Records for processing ▸
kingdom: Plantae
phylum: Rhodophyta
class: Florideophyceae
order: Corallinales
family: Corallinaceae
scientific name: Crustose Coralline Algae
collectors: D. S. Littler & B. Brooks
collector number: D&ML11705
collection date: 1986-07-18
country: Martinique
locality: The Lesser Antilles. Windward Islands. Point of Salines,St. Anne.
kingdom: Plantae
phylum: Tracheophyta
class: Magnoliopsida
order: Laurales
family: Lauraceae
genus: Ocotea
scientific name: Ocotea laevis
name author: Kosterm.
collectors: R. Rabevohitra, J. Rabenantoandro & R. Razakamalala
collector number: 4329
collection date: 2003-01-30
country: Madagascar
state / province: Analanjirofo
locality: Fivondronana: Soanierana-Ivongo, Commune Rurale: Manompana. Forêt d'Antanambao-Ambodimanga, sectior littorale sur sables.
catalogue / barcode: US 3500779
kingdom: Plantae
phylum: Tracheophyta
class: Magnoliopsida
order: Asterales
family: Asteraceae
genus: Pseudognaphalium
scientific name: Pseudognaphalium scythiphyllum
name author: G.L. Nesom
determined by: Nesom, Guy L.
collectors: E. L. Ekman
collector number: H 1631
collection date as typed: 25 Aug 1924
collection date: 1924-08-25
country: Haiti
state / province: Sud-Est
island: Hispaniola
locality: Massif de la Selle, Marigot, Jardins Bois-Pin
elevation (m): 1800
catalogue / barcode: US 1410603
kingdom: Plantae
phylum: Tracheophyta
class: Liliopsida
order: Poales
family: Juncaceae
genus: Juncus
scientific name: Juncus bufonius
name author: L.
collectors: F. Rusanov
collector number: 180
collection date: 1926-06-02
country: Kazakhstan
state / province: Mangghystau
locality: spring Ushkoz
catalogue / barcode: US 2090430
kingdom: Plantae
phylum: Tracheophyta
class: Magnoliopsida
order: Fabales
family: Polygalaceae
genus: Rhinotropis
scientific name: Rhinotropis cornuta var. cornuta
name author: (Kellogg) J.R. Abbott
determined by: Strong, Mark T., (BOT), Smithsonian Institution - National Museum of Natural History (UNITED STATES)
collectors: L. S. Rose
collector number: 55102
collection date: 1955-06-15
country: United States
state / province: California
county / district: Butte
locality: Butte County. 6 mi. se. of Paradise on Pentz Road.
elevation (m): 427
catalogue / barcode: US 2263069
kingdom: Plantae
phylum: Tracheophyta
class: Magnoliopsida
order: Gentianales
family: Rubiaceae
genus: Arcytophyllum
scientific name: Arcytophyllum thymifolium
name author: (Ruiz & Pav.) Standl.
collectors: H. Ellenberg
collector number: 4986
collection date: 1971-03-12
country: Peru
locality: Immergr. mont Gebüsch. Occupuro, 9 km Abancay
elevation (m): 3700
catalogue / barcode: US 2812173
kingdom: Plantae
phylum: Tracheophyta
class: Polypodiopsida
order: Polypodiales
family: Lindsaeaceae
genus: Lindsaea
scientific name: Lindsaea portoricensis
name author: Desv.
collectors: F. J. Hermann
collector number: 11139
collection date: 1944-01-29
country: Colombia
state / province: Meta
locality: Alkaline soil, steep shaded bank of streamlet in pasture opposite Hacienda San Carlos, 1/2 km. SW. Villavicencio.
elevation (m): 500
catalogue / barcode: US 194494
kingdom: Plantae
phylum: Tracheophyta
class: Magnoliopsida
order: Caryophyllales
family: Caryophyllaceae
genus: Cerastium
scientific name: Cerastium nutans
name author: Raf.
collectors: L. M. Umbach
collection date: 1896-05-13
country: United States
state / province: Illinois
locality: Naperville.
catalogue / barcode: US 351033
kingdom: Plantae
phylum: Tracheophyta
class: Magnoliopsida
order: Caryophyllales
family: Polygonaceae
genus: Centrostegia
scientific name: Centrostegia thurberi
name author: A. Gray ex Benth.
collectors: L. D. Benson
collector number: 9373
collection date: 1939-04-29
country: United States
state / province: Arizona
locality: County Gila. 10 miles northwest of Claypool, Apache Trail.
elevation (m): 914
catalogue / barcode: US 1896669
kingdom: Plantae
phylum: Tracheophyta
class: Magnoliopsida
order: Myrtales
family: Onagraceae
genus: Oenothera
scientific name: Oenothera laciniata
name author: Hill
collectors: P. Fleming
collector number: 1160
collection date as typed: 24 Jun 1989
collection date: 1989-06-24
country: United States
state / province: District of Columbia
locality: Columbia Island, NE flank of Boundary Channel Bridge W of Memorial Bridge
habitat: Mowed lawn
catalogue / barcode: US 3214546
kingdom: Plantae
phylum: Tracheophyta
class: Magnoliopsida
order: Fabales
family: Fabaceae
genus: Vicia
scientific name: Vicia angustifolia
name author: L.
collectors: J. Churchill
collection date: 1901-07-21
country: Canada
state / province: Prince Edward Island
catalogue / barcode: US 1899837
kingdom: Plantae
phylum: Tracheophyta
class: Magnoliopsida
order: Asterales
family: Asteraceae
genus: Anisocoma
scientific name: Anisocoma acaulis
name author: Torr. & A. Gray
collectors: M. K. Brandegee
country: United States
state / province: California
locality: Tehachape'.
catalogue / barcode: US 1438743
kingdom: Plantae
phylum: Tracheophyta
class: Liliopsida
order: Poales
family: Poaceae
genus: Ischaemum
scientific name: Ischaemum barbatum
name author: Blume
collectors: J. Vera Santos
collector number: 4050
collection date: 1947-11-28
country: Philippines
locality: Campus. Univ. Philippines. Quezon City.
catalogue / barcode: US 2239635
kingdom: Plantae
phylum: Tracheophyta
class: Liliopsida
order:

To do ▸
Present every line of the records above as a numbered list, omitting blank lines.

Task answer ▸
1. kingdom: Plantae
2. phylum: Rhodophyta
3. class: Florideophyceae
4. order: Corallinales
5. family: Corallinaceae
6. scientific name: Crustose Coralline Algae
7. collectors: D. S. Littler & B. Brooks
8. collector number: D&ML11705
9. collection date: 1986-07-18
10. country: Martinique
11. locality: The Lesser Antilles. Windward Islands. Point of Salines,St. Anne.
12. kingdom: Plantae
13. phylum: Tracheophyta
14. class: Magnoliopsida
15. order: Laurales
16. family: Lauraceae
17. genus: Ocotea
18. scientific name: Ocotea laevis
19. name author: Kosterm.
20. collectors: R. Rabevohitra, J. Rabenantoandro & R. Razakamalala
21. collector number: 4329
22. collection date: 2003-01-30
23. country: Madagascar
24. state / province: Analanjirofo
25. locality: Fivondronana: Soanierana-Ivongo, Commune Rurale: Manompana. Forêt d'Antanambao-Ambodimanga, sectior littorale sur sables.
26. catalogue / barcode: US 3500779
27. kingdom: Plantae
28. phylum: Tracheophyta
29. class: Magnoliopsida
30. order: Asterales
31. family: Asteraceae
32. genus: Pseudognaphalium
33. scientific name: Pseudognaphalium scythiphyllum
34. name author: G.L. Nesom
35. determined by: Nesom, Guy L.
36. collectors: E. L. Ekman
37. collector number: H 1631
38. collection date as typed: 25 Aug 1924
39. collection date: 1924-08-25
40. country: Haiti
41. state / province: Sud-Est
42. island: Hispaniola
43. locality: Massif de la Selle, Marigot, Jardins Bois-Pin
44. elevation (m): 1800
45. catalogue / barcode: US 1410603
46. kingdom: Plantae
47. phylum: Tracheophyta
48. class: Liliopsida
49. order: Poales
50. family: Juncaceae
51. genus: Juncus
52. scientific name: Juncus bufonius
53. name author: L.
54. collectors: F. Rusanov
55. collector number: 180
56. collection date: 1926-06-02
57. country: Kazakhstan
58. state / province: Mangghystau
59. locality: spring Ushkoz
60. catalogue / barcode: US 2090430
61. kingdom: Plantae
62. phylum: Tracheophyta
63. class: Magnoliopsida
64. order: Fabales
65. family: Polygalaceae
66. genus: Rhinotropis
67. scientific name: Rhinotropis cornuta var. cornuta
68. name author: (Kellogg) J.R. Abbott
69. determined by: Strong, Mark T., (BOT), Smithsonian Institution - National Museum of Natural History (UNITED STATES)
70. collectors: L. S. Rose
71. collector number: 55102
72. collection date: 1955-06-15
73. country: United States
74. state / province: California
75. county / district: Butte
76. locality: Butte County. 6 mi. se. of Paradise on Pentz Road.
77. elevation (m): 427
78. catalogue / barcode: US 2263069
79. kingdom: Plantae
80. phylum: Tracheophyta
81. class: Magnoliopsida
82. order: Gentianales
83. family: Rubiaceae
84. genus: Arcytophyllum
85. scientific name: Arcytophyllum thymifolium
86. name author: (Ruiz & Pav.) Standl.
87. collectors: H. Ellenberg
88. collector number: 4986
89. collection date: 1971-03-12
90. country: Peru
91. locality: Immergr. mont Gebüsch. Occupuro, 9 km Abancay
92. elevation (m): 3700
93. catalogue / barcode: US 2812173
94. kingdom: Plantae
95. phylum: Tracheophyta
96. class: Polypodiopsida
97. order: Polypodiales
98. family: Lindsaeaceae
99. genus: Lindsaea
100. scientific name: Lindsaea portoricensis
101. name author: Desv.
102. collectors: F. J. Hermann
103. collector number: 11139
104. collection date: 1944-01-29
105. country: Colombia
106. state / province: Meta
107. locality: Alkaline soil, steep shaded bank of streamlet in pasture opposite Hacienda San Carlos, 1/2 km. SW. Villavicencio.
108. elevation (m): 500
109. catalogue / barcode: US 194494
110. kingdom: Plantae
111. phylum: Tracheophyta
112. class: Magnoliopsida
113. order: Caryophyllales
114. family: Caryophyllaceae
115. genus: Cerastium
116. scientific name: Cerastium nutans
117. name author: Raf.
118. collectors: L. M. Umbach
119. collection date: 1896-05-13
120. country: United States
121. state / province: Illinois
122. locality: Naperville.
123. catalogue / barcode: US 351033
124. kingdom: Plantae
125. phylum: Tracheophyta
126. class: Magnoliopsida
127. order: Caryophyllales
128. family: Polygonaceae
129. genus: Centrostegia
130. scientific name: Centrostegia thurberi
131. name author: A. Gray ex Benth.
132. collectors: L. D. Benson
133. collector number: 9373
134. collection date: 1939-04-29
135. country: United States
136. state / province: Arizona
137. locality: County Gila. 10 miles northwest of Claypool, Apache Trail.
138. elevation (m): 914
139. catalogue / barcode: US 1896669
140. kingdom: Plantae
141. phylum: Tracheophyta
142. class: Magnoliopsida
143. order: Myrtales
144. family: Onagraceae
145. genus: Oenothera
146. scientific name: Oenothera laciniata
147. name author: Hill
148. collectors: P. Fleming
149. collector number: 1160
150. collection date as typed: 24 Jun 1989
151. collection date: 1989-06-24
152. country: United States
153. state / province: District of Columbia
154. locality: Columbia Island, NE flank of Boundary Channel Bridge W of Memorial Bridge
155. habitat: Mowed lawn
156. catalogue / barcode: US 3214546
157. kingdom: Plantae
158. phylum: Tracheophyta
159. class: Magnoliopsida
160. order: Fabales
161. family: Fabaceae
162. genus: Vicia
163. scientific name: Vicia angustifolia
164. name author: L.
165. collectors: J. Churchill
166. collection date: 1901-07-21
167. country: Canada
168. state / province: Prince Edward Island
169. catalogue / barcode: US 1899837
170. kingdom: Plantae
171. phylum: Tracheophyta
172. class: Magnoliopsida
173. order: Asterales
174. family: Asteraceae
175. genus: Anisocoma
176. scientific name: Anisocoma acaulis
177. name author: Torr. & A. Gray
178. collectors: M. K. Brandegee
179. country: United States
180. state / province: California
181. locality: Tehachape'.
182. catalogue / barcode: US 1438743
183. kingdom: Plantae
184. phylum: Tracheophyta
185. class: Liliopsida
186. order: Poales
187. family: Poaceae
188. genus: Ischaemum
189. scientific name: Ischaemum barbatum
190. name author: Blume
191. collectors: J. Vera Santos
192. collector number: 4050
193. collection date: 1947-11-28
194. country: Philippines
195. locality: Campus. Univ. Philippines. Quezon City.
196. catalogue / barcode: US 2239635
197. kingdom: Plantae
198. phylum: Tracheophyta
199. class: Liliopsida
200. order:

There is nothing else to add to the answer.